** Exercises **
1. For each statement about the reflection below, state whether it agrees with the text, answering yes or no and quoting the deciding words: (a) The writer reports that many friends prefer to think of the day as "Invasion Day." (b) The childhood days the writer recalls ended with a display of fireworks. (c) The writer describes our right to call this land home as secure.
2. Reproduce the reflection below word for word, from "At the same" to "thousands of years.".

** Passage **
“Celebrating” Australia Day – book giveaways and reflections

2016australiaday-bloghopAustralia Day always brings mixed feelings for me. Many of my friends prefer to think of it as “Invasion Day”. Some demand we change our national day to a date less reminiscent of our tragic treatment of our Indigenous peoples and their long history of suffering and mourning.

At the same time, I remember many happy times in childhood, enjoying the sun, surf and swimming, watching ferries on Sydney harbour and planes fly by overhead, days brought to a dramatic end with a display of fireworks. On those days, I seemed surrounded by people celebrating this beautiful country of ours, a country where so many of us are free because of the trek our ancestors made across the oceans, uncertain of their future, hoping to find a place where they could live side-by-side with others of different languages, faiths and ethnicities.

That’s the kind of Australia Day I would like to celebrate: one that recognises, with humility, that our right to call this land home is tentative; we are at home only because of the generosity and – at many times forced – hospitality of others whose home this has been for countless generations over many, many thousands of years.

So I say thank you to our Indigenous brothers and sisters, and hope that the suffering that this day causes you – and the causes of that suffering – may soon cease.

** Extracted entries **
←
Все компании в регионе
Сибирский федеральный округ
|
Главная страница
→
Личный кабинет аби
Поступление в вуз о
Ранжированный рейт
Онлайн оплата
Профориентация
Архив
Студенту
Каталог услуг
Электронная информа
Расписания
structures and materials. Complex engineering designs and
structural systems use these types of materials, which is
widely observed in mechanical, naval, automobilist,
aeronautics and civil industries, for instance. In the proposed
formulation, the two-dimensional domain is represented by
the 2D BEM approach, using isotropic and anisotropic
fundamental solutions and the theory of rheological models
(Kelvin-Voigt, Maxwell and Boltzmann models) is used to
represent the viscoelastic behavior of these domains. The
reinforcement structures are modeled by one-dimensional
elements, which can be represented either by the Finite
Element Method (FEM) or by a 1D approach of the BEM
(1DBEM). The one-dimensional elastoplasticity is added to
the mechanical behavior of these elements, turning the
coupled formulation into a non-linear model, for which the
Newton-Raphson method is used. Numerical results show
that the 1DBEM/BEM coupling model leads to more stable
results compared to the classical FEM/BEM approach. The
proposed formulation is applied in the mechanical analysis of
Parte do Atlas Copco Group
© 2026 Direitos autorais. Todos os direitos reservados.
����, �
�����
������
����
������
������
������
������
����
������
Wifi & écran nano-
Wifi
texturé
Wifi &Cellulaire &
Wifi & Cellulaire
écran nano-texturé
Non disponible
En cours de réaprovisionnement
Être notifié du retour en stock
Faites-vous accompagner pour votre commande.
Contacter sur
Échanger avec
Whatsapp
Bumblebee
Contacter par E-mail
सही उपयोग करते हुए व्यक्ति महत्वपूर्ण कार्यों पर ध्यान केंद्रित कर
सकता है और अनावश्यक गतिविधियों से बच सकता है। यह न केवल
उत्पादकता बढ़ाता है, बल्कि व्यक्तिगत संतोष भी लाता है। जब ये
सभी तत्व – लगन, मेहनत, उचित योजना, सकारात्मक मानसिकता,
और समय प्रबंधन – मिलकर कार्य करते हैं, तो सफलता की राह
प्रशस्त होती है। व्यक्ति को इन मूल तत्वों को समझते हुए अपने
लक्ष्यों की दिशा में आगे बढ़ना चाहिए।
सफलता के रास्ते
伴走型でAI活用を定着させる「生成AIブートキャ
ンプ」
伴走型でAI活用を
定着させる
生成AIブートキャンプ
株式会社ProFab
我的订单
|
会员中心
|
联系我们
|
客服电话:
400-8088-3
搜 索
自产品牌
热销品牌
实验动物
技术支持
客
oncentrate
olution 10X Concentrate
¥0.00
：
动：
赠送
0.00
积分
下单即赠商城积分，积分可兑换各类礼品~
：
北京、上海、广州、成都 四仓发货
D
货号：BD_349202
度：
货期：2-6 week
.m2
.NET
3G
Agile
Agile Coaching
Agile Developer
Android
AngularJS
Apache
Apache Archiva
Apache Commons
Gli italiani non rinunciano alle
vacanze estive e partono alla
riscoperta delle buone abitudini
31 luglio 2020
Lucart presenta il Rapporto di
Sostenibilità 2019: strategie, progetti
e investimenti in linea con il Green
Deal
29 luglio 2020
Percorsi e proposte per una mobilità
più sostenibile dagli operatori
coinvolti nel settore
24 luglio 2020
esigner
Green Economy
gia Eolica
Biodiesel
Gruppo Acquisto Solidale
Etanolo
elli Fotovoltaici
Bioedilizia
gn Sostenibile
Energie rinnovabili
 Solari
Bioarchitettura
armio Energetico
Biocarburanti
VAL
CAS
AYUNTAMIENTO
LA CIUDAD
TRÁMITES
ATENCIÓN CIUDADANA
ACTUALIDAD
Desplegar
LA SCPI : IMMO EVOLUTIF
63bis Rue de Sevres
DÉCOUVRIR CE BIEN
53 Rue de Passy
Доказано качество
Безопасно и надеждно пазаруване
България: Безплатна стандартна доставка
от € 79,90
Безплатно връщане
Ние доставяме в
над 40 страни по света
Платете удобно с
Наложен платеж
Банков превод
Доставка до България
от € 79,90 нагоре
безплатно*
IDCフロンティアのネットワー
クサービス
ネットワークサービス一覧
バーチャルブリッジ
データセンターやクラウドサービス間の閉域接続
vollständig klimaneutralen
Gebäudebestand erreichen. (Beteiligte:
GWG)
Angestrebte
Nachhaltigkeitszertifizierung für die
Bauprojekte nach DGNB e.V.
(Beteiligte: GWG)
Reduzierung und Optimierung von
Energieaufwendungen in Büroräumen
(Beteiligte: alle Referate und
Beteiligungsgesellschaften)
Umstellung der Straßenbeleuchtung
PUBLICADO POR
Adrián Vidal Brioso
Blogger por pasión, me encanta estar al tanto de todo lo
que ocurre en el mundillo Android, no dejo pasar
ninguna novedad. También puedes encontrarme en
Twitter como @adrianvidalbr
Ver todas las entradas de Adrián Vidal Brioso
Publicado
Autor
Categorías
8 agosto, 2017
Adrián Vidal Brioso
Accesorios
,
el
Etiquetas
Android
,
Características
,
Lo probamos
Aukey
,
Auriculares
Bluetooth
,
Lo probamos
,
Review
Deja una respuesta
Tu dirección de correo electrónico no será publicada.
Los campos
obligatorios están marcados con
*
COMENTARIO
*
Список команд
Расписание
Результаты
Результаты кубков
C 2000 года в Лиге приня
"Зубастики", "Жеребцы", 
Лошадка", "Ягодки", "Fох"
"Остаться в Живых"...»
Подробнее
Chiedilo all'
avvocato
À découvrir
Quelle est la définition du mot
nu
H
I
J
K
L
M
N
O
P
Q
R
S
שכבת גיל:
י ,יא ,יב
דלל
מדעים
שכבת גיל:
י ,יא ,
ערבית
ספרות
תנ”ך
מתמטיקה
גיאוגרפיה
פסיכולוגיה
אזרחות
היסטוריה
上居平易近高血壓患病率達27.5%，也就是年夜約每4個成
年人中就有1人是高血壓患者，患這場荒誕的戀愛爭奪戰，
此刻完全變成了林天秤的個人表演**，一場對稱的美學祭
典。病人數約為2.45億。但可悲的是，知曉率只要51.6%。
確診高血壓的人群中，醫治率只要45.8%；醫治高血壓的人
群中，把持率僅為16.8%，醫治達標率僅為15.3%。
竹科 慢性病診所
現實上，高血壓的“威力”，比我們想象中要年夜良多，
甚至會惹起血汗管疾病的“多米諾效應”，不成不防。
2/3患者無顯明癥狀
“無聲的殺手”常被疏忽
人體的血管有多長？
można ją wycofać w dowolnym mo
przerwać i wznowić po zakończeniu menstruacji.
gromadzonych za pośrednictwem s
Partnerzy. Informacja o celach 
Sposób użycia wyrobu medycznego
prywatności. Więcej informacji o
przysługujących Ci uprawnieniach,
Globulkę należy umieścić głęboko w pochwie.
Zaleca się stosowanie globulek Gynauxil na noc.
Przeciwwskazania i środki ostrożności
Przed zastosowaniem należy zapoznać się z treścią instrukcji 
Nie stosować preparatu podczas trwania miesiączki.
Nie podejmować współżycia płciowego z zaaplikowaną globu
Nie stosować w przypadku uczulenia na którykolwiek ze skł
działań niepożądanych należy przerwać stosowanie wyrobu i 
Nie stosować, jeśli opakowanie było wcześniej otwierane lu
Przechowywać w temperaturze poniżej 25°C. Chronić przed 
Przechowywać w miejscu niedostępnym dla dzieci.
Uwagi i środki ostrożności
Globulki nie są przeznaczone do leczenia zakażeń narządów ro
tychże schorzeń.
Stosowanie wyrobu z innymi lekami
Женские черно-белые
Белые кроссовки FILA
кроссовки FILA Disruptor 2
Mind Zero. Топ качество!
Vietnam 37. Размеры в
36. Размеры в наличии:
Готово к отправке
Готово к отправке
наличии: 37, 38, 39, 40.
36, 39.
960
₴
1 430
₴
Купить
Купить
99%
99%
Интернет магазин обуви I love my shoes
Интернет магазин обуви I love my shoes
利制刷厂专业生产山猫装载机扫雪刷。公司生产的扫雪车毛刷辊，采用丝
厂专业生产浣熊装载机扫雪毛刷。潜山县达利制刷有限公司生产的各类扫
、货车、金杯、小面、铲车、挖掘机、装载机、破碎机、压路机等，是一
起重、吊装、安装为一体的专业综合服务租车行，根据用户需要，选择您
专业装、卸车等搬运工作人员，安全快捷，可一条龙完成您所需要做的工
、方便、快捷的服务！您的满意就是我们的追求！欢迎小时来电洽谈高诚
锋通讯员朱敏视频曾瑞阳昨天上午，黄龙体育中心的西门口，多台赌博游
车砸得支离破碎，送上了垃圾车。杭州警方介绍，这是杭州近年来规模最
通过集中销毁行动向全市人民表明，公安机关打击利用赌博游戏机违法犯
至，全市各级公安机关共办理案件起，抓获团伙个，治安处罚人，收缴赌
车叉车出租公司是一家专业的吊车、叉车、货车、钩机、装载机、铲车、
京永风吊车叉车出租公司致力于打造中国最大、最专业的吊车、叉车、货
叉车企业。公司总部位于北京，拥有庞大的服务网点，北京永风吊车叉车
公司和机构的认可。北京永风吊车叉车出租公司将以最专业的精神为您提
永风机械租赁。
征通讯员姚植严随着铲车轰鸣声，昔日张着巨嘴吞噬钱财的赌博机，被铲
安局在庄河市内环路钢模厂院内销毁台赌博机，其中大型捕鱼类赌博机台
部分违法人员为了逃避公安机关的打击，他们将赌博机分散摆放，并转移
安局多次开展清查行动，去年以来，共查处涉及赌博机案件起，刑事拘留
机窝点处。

** Responses to the exercise **
1.
(a) Yes: "Many of my friends prefer to think of it as “Invasion Day”."
(b) Yes: "days brought to a dramatic end with a display of fireworks"
(c) No: "our right to call this land home is tentative"

2.
At the same time, I remember many happy times in childhood, enjoying the sun, surf and swimming, watching ferries on Sydney harbour and planes fly by overhead, days brought to a dramatic end with a display of fireworks. On those days, I seemed surrounded by people celebrating this beautiful country of ours, a country where so many of us are free because of the trek our ancestors made across the oceans, uncertain of their future, hoping to find a place where they could live side-by-side with others of different languages, faiths and ethnicities.

That’s the kind of Australia Day I would like to celebrate: one that recognises, with humility, that our right to call this land home is tentative; we are at home only because of the generosity and – at many times forced – hospitality of others whose home this has been for countless generations over many, many thousands of years.